No, this isn’t a review of Counting Crows 1999 masterpiece of an album. Although, if you’ll indulge me for a moment, you could do a lot worse in terms of listening material from the late 90’s and I’d argue it’s their best work by far in terms of songwriting and musicianship. The reason why you might be unfamiliar with this particular gem? 1999 was also the year we got Californication from Red Hot Chili Peppers, The Battle of Los Angeles from Rage Against the Machine, Enema of the State from Blink-182, …Baby One More Time from Britney Spears, There Is Nothing Left To Lose from Foo Fighters, Play from Moby, Significant Other from Limp Bizkit, Astro Lounge from Smashmouth, Supernatural from Santana, and many others.
While some of those albums are extremely suspect looking back now, we all know that several of them were in our Body Glove CD wallets on the passenger seat of some car back in the day.
And yes, this entire intro was an excuse for those of us of a certain age to feel really, really old.

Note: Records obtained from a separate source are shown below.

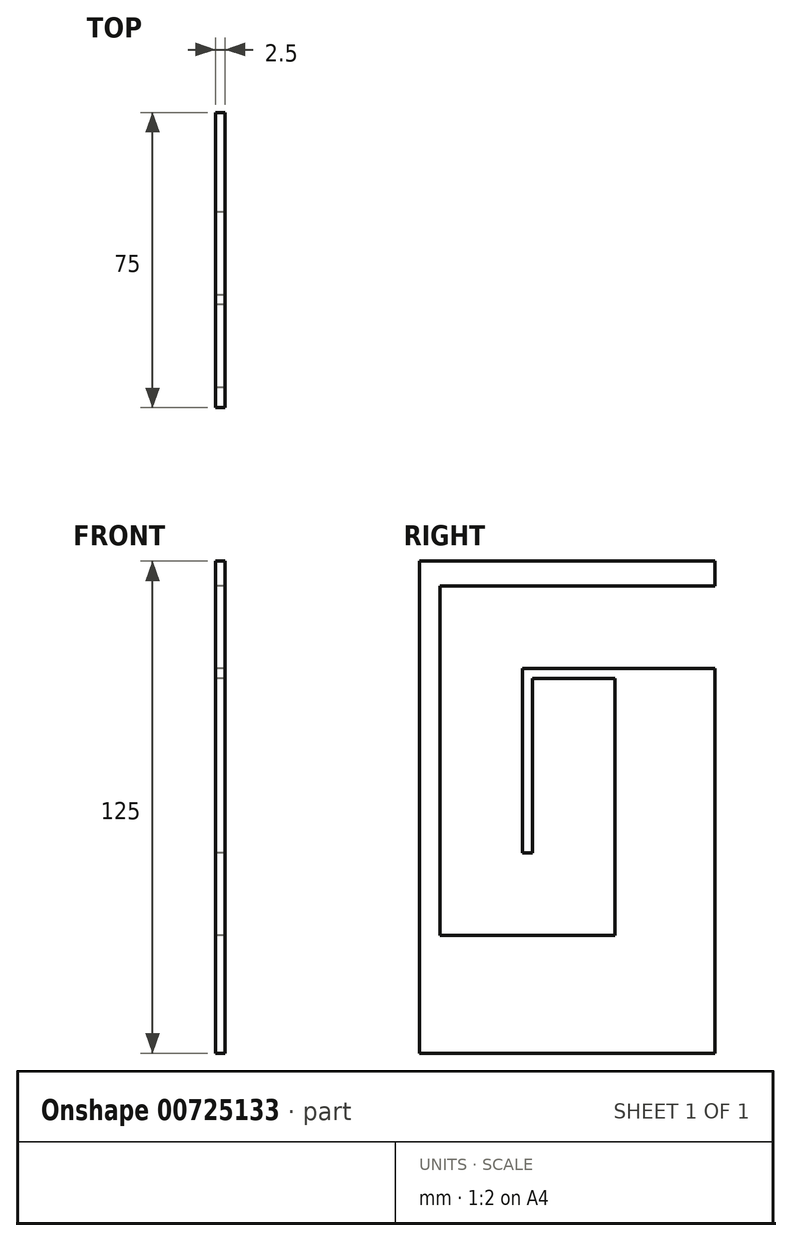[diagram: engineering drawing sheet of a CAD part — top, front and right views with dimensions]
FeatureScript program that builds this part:
annotation { "Feature Type Name" : "Feature", "Feature Type Description" : "" }
export const myFeature = defineFeature(function(context is Context, id is Id, definition is map)
    precondition{}
    {
        {
            var Q0;
            Q0=qCreatedBy(makeId("Right.planeOp"),FACE);
            var sketch = newSketch(context, id + "F0", { "sketchPlane" : qUnion([Q0])});
            skLineSegment(sketch, "E0.left", {"start": v(0, 0) * mm, "end": v(0, 125) * mm});
            skLineSegment(sketch, "E1.left", {"start": v(3.8, 121.19) * mm, "end": v(3.8, 3.8) * mm});
            skLineSegment(sketch, "E2", {"start": v(3.8, 121.19) * mm, "end": v(44.5, 121.19) * mm});
            skLineSegment(sketch, "E3", {"start": v(44.5, 121.19) * mm, "end": v(71.19, 121.19) * mm});
            skLineSegment(sketch, "E4", {"start": v(8.9, 3.81) * mm, "end": v(40.81, 3.81) * mm});
            skLineSegment(sketch, "E5", {"start": v(0, 0) * mm, "end": v(40.81, 0) * mm});
            skLineSegment(sketch, "E6", {"start": v(64.99, 0) * mm, "end": v(75, 0) * mm});
            skLineSegment(sketch, "E7", {"start": v(3.8, 3.8) * mm, "end": v(3.8, 0) * mm});
            skLineSegment(sketch, "E8", {"start": v(3.8, 0) * mm, "end": v(3.8, 3.8) * mm});
            skLineSegment(sketch, "E9", {"start": v(8.9, 3.81) * mm, "end": v(3.8, 3.8) * mm});
            skLineSegment(sketch, "E10", {"start": v(71.19, 3.81) * mm, "end": v(64.99, 3.81) * mm});
            skPoint(sketch, "E11.endSnap0", {"position": v(70, 0) * mm});
            skLineSegment(sketch, "E12", {"start": v(75, 125) * mm, "end": v(0, 125) * mm});
            skLineSegment(sketch, "E13", {"start": v(40.81, 3.81) * mm, "end": v(64.99, 3.81) * mm});
            skLineSegment(sketch, "E14", {"start": v(64.99, 0) * mm, "end": v(40.81, 0) * mm});
            skLineSegment(sketch, "E15", {"start": v(5.15, 29.89) * mm, "end": v(49.65, 29.9) * mm});
            skLineSegment(sketch, "E16", {"start": v(49.65, 29.9) * mm, "end": v(49.65, 71.46) * mm});
            skLineSegment(sketch, "E17", {"start": v(28.65, 71.46) * mm, "end": v(28.65, 95.25) * mm});
            skLineSegment(sketch, "E18", {"start": v(5.15, 8.89) * mm, "end": v(5.15, 29.9) * mm});
            skLineSegment(sketch, "E19", {"start": v(49.65, 29.9) * mm, "end": v(5.15, 29.89) * mm});
            skLineSegment(sketch, "E20", {"start": v(28.65, 71.46) * mm, "end": v(28.65, 50.9) * mm});
            skLineSegment(sketch, "E21", {"start": v(28.65, 50.9) * mm, "end": v(26.15, 50.9) * mm});
            skLineSegment(sketch, "E22", {"start": v(26.15, 50.9) * mm, "end": v(26.15, 95.25) * mm});
            skLineSegment(sketch, "E23", {"start": v(26.15, 95.25) * mm, "end": v(28.65, 95.25) * mm});
            skLineSegment(sketch, "E24", {"start": v(5.15, 29.9) * mm, "end": v(5.15, 118.75) * mm});
            skLineSegment(sketch, "E25", {"start": v(5.15, 118.75) * mm, "end": v(75, 118.75) * mm});
            skLineSegment(sketch, "E26", {"start": v(75, 97.75) * mm, "end": v(26.15, 97.75) * mm});
            skLineSegment(sketch, "E27", {"start": v(26.15, 97.75) * mm, "end": v(26.15, 95.25) * mm});
            skLineSegment(sketch, "E28", {"start": v(49.65, 71.46) * mm, "end": v(49.65, 95.25) * mm});
            skLineSegment(sketch, "E29", {"start": v(75, 118.75) * mm, "end": v(75, 125) * mm});
            skLineSegment(sketch, "E30", {"start": v(75, 97.75) * mm, "end": v(75, 0) * mm});
            skLineSegment(sketch, "E31", {"start": v(71.19, 125) * mm, "end": v(71.19, 118.75) * mm});
            skLineSegment(sketch, "E32", {"start": v(71.19, 97.75) * mm, "end": v(71.19, 0) * mm});
            skLineSegment(sketch, "E33", {"start": v(49.65, 95.25) * mm, "end": v(28.65, 95.25) * mm});
            skSolve(sketch);
        }
        {
            var Q0;
            Q0 = qSketchRegion(id + "F0", true);
            extrude(context, id + "F1", {"entities" : qUnion([Q0]), "depth" : 2.5 * mm, "offsetDistance" : 25.4 * mm});
        }
    });
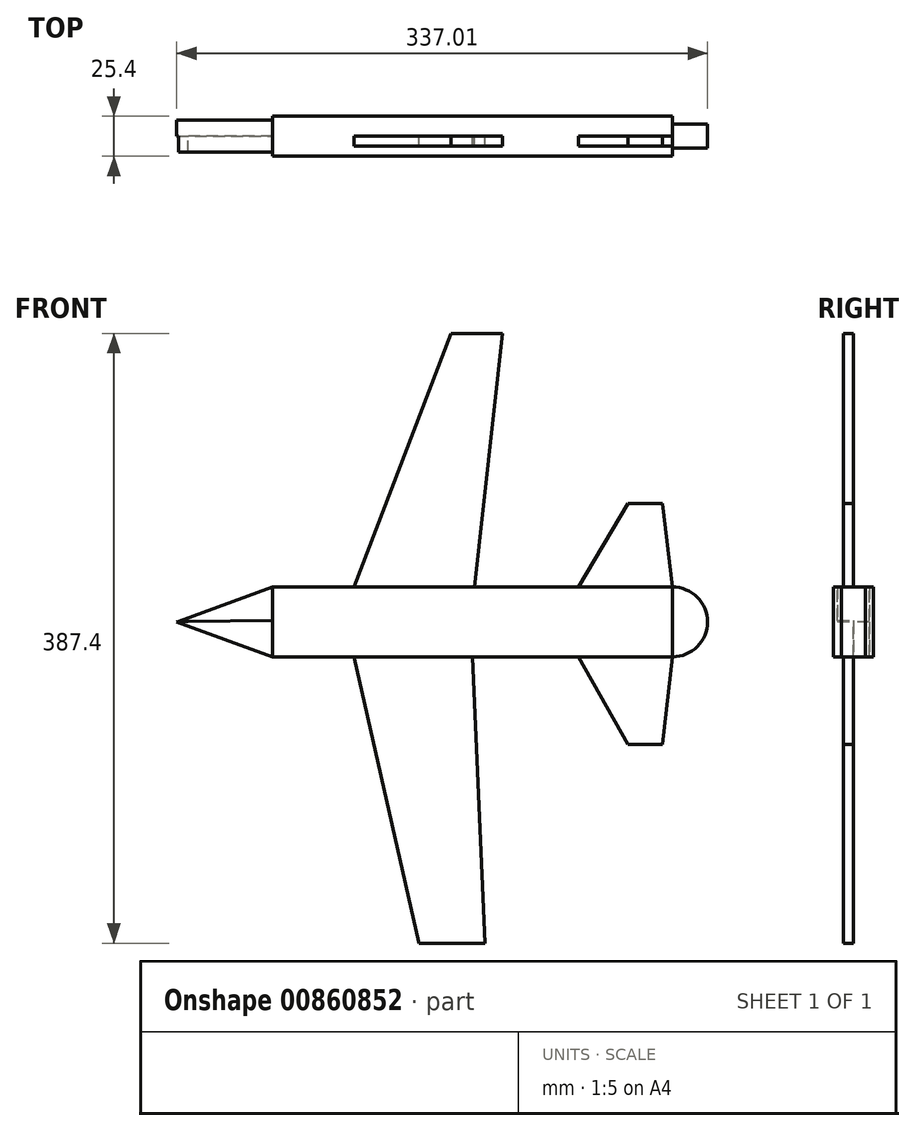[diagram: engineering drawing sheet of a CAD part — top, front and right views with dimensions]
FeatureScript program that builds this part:
annotation { "Feature Type Name" : "Feature", "Feature Type Description" : "" }
export const myFeature = defineFeature(function(context is Context, id is Id, definition is map)
    precondition{}
    {
        {
            var Q0;
            Q0=qCreatedBy(makeId("Front.planeOp"),FACE);
            var sketch = newSketch(context, id + "F0", { "sketchPlane" : qUnion([Q0])});
            skLineSegment(sketch, "E0.bottom", {"start": v(-127.8, -39.33) * mm, "end": v(126.2, -39.33) * mm});
            skLineSegment(sketch, "E0.top", {"start": v(-127.8, 5.12) * mm, "end": v(126.2, 5.12) * mm});
            skLineSegment(sketch, "E0.left", {"start": v(-127.8, -39.33) * mm, "end": v(-127.8, 5.12) * mm});
            skLineSegment(sketch, "E0.right", {"start": v(126.2, -39.33) * mm, "end": v(126.2, 5.12) * mm});
            skLineSegment(sketch, "E1", {"start": v(-127.8, 5.12) * mm, "end": v(-188.65, -17.1) * mm});
            skPoint(sketch, "E1.endSnap0", {"position": v(-127.8, -17.1) * mm});
            skLineSegment(sketch, "E2", {"start": v(-188.65, -17.1) * mm, "end": v(-127.8, -39.33) * mm});
            skCircle(sketch, "E3", {"center": v(126.2, -17.1) * mm, "radius": 22.17 * mm});
            skLineSegment(sketch, "E4", {"start": v(66.33, 5.12) * mm, "end": v(98, 58.07) * mm});
            skLineSegment(sketch, "E5", {"start": v(98, 58.07) * mm, "end": v(119.81, 58.07) * mm});
            skLineSegment(sketch, "E6", {"start": v(119.81, 58.07) * mm, "end": v(126.2, 5.12) * mm});
            skLineSegment(sketch, "E7", {"start": v(66.33, -39.33) * mm, "end": v(98, -94.82) * mm});
            skLineSegment(sketch, "E8", {"start": v(98, -94.82) * mm, "end": v(119.81, -94.82) * mm});
            skLineSegment(sketch, "E9", {"start": v(119.81, -94.82) * mm, "end": v(126.2, -39.33) * mm});
            skLineSegment(sketch, "E10", {"start": v(-76.26, 5.12) * mm, "end": v(-14.65, 166.2) * mm});
            skLineSegment(sketch, "E11", {"start": v(-14.65, 166.2) * mm, "end": v(18.23, 166.2) * mm});
            skLineSegment(sketch, "E12", {"start": v(18.23, 166.2) * mm, "end": v(0, 0) * mm});
            skLineSegment(sketch, "E13", {"start": v(-76.26, -39.33) * mm, "end": v(-34.9, -221.2) * mm});
            skLineSegment(sketch, "E14", {"start": v(-34.9, -221.2) * mm, "end": v(7.15, -221.2) * mm});
            skLineSegment(sketch, "E15", {"start": v(7.15, -221.2) * mm, "end": v(-0.8, -39.33) * mm});
            skSolve(sketch);
        }
        {
            var Q0;
            {var subQ0=sQuery(id+"F0.wireOp",EDGE,"E10");Q0=makeQuery(id+"F0.imprint","IMPRINT",FACE,{"disambiguationData":[TD([[makeQuery(id+"F0.imprint","IMPRINT",EDGE,{"derivedFrom":subQ0}),-1.0]])]});}
            extrude(context, id + "F1", {"entities" : qUnion([Q0]), "depth" : 6.35 * mm, "offsetDistance" : 25.4 * mm});
        }
        {
            var Q0;
            {var subQ0=sQuery(id+"F0.wireOp",EDGE,"E13");Q0=makeQuery(id+"F0.imprint","IMPRINT",FACE,{"disambiguationData":[TD([[makeQuery(id+"F0.imprint","IMPRINT",EDGE,{"derivedFrom":subQ0}),1.0]])]});}
            extrude(context, id + "F2", {"entities" : qUnion([Q0]), "depth" : 6.35 * mm, "offsetDistance" : 25.4 * mm});
        }
        {
            var Q0;
            {var subQ5=sQuery(id+"F0.wireOp",EDGE,"E0.left");Q0=makeQuery(id+"F0.imprint","IMPRINT",FACE,{"disambiguationData":[TD([[makeQuery(id+"F0.imprint","IMPRINT",EDGE,{"derivedFrom":subQ5}),-1.0]])]});}
            extrude(context, id + "F3", {"entities" : qUnion([Q0]), "depth" : 12.7 * mm, "offsetDistance" : 25.4 * mm});
        }
        {
            var Q0;
            {var subQ5=sQuery(id+"F0.wireOp",EDGE,"E0.left");Q0=makeQuery(id+"F0.imprint","IMPRINT",FACE,{"disambiguationData":[TD([[makeQuery(id+"F0.imprint","IMPRINT",EDGE,{"derivedFrom":subQ5}),-1.0]])]});}
            extrude(context, id + "F4", {"entities" : qUnion([Q0]), "operationType" : NewBodyOperationType.ADD, "oppositeDirection" : true, "depth" : 12.7 * mm, "offsetDistance" : 25.4 * mm});
        }
        {
            var Q0;
            {var subQ2=sQuery(id+"F0.wireOp",EDGE,"E7");Q0=makeQuery(id+"F0.imprint","IMPRINT",FACE,{"disambiguationData":[TD([[makeQuery(id+"F0.imprint","IMPRINT",EDGE,{"derivedFrom":subQ2}),1.0]])]});}
            extrude(context, id + "F5", {"entities" : qUnion([Q0]), "operationType" : NewBodyOperationType.ADD, "depth" : 6.35 * mm, "offsetDistance" : 25.4 * mm});
        }
        {
            var Q0;
            {var subQ2=sQuery(id+"F0.wireOp",EDGE,"E4");Q0=makeQuery(id+"F0.imprint","IMPRINT",FACE,{"disambiguationData":[TD([[makeQuery(id+"F0.imprint","IMPRINT",EDGE,{"derivedFrom":subQ2}),-1.0]])]});}
            extrude(context, id + "F6", {"entities" : qUnion([Q0]), "operationType" : NewBodyOperationType.ADD, "depth" : 6.35 * mm, "offsetDistance" : 25.4 * mm});
        }
        {
            var Q0;
            {var subQ0=sQuery(id+"F0.wireOp",EDGE,"E3");var subQ1=sQuery(id+"F0.wireOp",EDGE,"E0.right");var subQ2=makeQuery(id+"F0.imprint","INTERSECT",VERTEX,{"disambiguationData":[OD(0.0)],"derivedFrom":[subQ1,subQ0]});Q0=makeQuery(id+"F0.imprint","IMPRINT",FACE,{"disambiguationData":[TD([[makeQuery(id+"F0.imprint","IMPRINT",EDGE,{"disambiguationData":[TD([[subQ2,-1.0]])],"derivedFrom":subQ1}),1.0]])]});}
            extrude(context, id + "F7", {"entities" : qUnion([Q0]), "operationType" : NewBodyOperationType.ADD, "depth" : 12.7 * mm, "offsetDistance" : 25.4 * mm});
        }
        {
            var Q0;
            {var subQ0=sQuery(id+"F0.wireOp",EDGE,"E3");var subQ1=sQuery(id+"F0.wireOp",EDGE,"E0.right");var subQ2=makeQuery(id+"F0.imprint","INTERSECT",VERTEX,{"disambiguationData":[OD(0.0)],"derivedFrom":[subQ1,subQ0]});Q0=makeQuery(id+"F0.imprint","IMPRINT",FACE,{"disambiguationData":[TD([[makeQuery(id+"F0.imprint","IMPRINT",EDGE,{"disambiguationData":[TD([[subQ2,-1.0]])],"derivedFrom":subQ1}),1.0]])]});}
            extrude(context, id + "F8", {"entities" : qUnion([Q0]), "operationType" : NewBodyOperationType.ADD, "oppositeDirection" : true, "depth" : 12.7 * mm, "offsetDistance" : 25.4 * mm});
        }
        {
            var Q0;
            {var subQ0=sQuery(id+"F0.wireOp",EDGE,"E3");var subQ1=sQuery(id+"F0.wireOp",EDGE,"E0.right");var subQ2=makeQuery(id+"F0.imprint","INTERSECT",VERTEX,{"disambiguationData":[OD(0.0)],"derivedFrom":[subQ1,subQ0]});Q0=makeQuery(id+"F0.imprint","IMPRINT",FACE,{"disambiguationData":[TD([[makeQuery(id+"F0.imprint","IMPRINT",EDGE,{"disambiguationData":[TD([[subQ2,-1.0]])],"derivedFrom":subQ1}),-1.0]])]});}
            extrude(context, id + "F9", {"entities" : qUnion([Q0]), "operationType" : NewBodyOperationType.ADD, "depth" : 7.62 * mm, "offsetDistance" : 25.4 * mm});
        }
        {
            var Q0;
            {var subQ0=sQuery(id+"F0.wireOp",EDGE,"E3");var subQ1=sQuery(id+"F0.wireOp",EDGE,"E0.right");var subQ2=makeQuery(id+"F0.imprint","INTERSECT",VERTEX,{"disambiguationData":[OD(0.0)],"derivedFrom":[subQ1,subQ0]});Q0=makeQuery(id+"F0.imprint","IMPRINT",FACE,{"disambiguationData":[TD([[makeQuery(id+"F0.imprint","IMPRINT",EDGE,{"disambiguationData":[TD([[subQ2,-1.0]])],"derivedFrom":subQ1}),-1.0]])]});}
            extrude(context, id + "F10", {"entities" : qUnion([Q0]), "operationType" : NewBodyOperationType.ADD, "oppositeDirection" : true, "depth" : 7.62 * mm, "offsetDistance" : 25.4 * mm});
        }
        {
            var Q0;
            Q0=makeQuery(id+"F0.imprint","IMPRINT",FACE,{"disambiguationData":[TD([[makeQuery(id+"F0.imprint","IMPRINT",EDGE,{"derivedFrom":sQuery(id+"F0.wireOp",EDGE,"E0.left")}),1.0]])]});
            var sketch = newSketch(context, id + "F11", { "sketchPlane" : qUnion([Q0])});
            skLineSegment(sketch, "E16", {"start": v(-188.27, -16.73) * mm, "end": v(-123.22, -16.73) * mm});
            skLineSegment(sketch, "E17", {"start": v(-98.96, -15.73) * mm, "end": v(-181.62, -16.73) * mm});
            skSolve(sketch);
        }
        {
            var Q0;
            Q0 = qSketchRegion(id + "F11", true);
            var Q1;
            {var subQ0=sQuery(id+"F11.wireOp",EDGE,"E17");var subQ1=sQuery(id+"F11.wireOp",EDGE,"E16");var subQ2=makeQuery(id+"F11.imprint","INTERSECT",VERTEX,{"derivedFrom":[subQ1,subQ0]});Q1=makeQuery(id+"F11.imprint","IMPRINT",FACE,{"disambiguationData":[TD([[makeQuery(id+"F11.imprint","IMPRINT",EDGE,{"disambiguationData":[TD([[subQ2,1.0]])],"derivedFrom":subQ1}),1.0]])]});}
            extrude(context, id + "F12", {"entities" : qUnion([Q0, Q1]), "operationType" : NewBodyOperationType.ADD, "depth" : 10.16 * mm, "offsetDistance" : 25.4 * mm});
        }
        {
            var Q0;
            Q0=makeQuery(id+"F0.imprint","IMPRINT",FACE,{"disambiguationData":[TD([[makeQuery(id+"F0.imprint","IMPRINT",EDGE,{"derivedFrom":sQuery(id+"F0.wireOp",EDGE,"E0.left")}),1.0]])]});
            extrude(context, id + "F13", {"entities" : qUnion([Q0]), "operationType" : NewBodyOperationType.ADD, "oppositeDirection" : true, "depth" : 10.16 * mm, "offsetDistance" : 25.4 * mm});
        }
    });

The desert in my life currently is one of poetry – specifically, the urge/inspiration to write any. It’s a strange thing to be posting poems for the last couple Word Wednesdays while not actually writing any new poetry. Feels like a bit of a shuck, if you want the truth – like I’ve been pulling one over on you, dear reader. Well, in some respects I’m sorry and in others, I’m really not.
I’ve always had this idea of being extremely creative out at the extreme ends of my emotional spectrum. It always seemed to be where the juiciest bits would float to the top and find their way into my work. I mean, it seems like a poetic sort of thing doesn’t it? Writing out on the ragged edge? Suffering and bleeding for the art?
Trouble is, that’s not always the case. With the help of hindsight and a file saving structure that shows me when things were actually written, I can now see quite clearly that a lot of that stuff… isn’t terribly good. It was very therapeutic at the time and probably helped keep me sane for a couple more days, but it’s not always the best poetry and usually not something I’d be willing to let anyone else read.
Turns out that, for me at least, I get very whiny out there on the ragged edge. And if I go further than that? It’s pretty much shutdown. Which is where I’m at now. Turns out a worldwide pandemic induces a whole lot of stress. Who woulda thunk it, right?!
However, that doesn’t mean I’m running up the white flag. My plan now is to get a little mental WD-40 into the mechanism and see if I can’t get the gears working again. I’m not sure exactly how that’ll work (and am open to suggestions in the comments), but it’s better than sitting here gathering rust.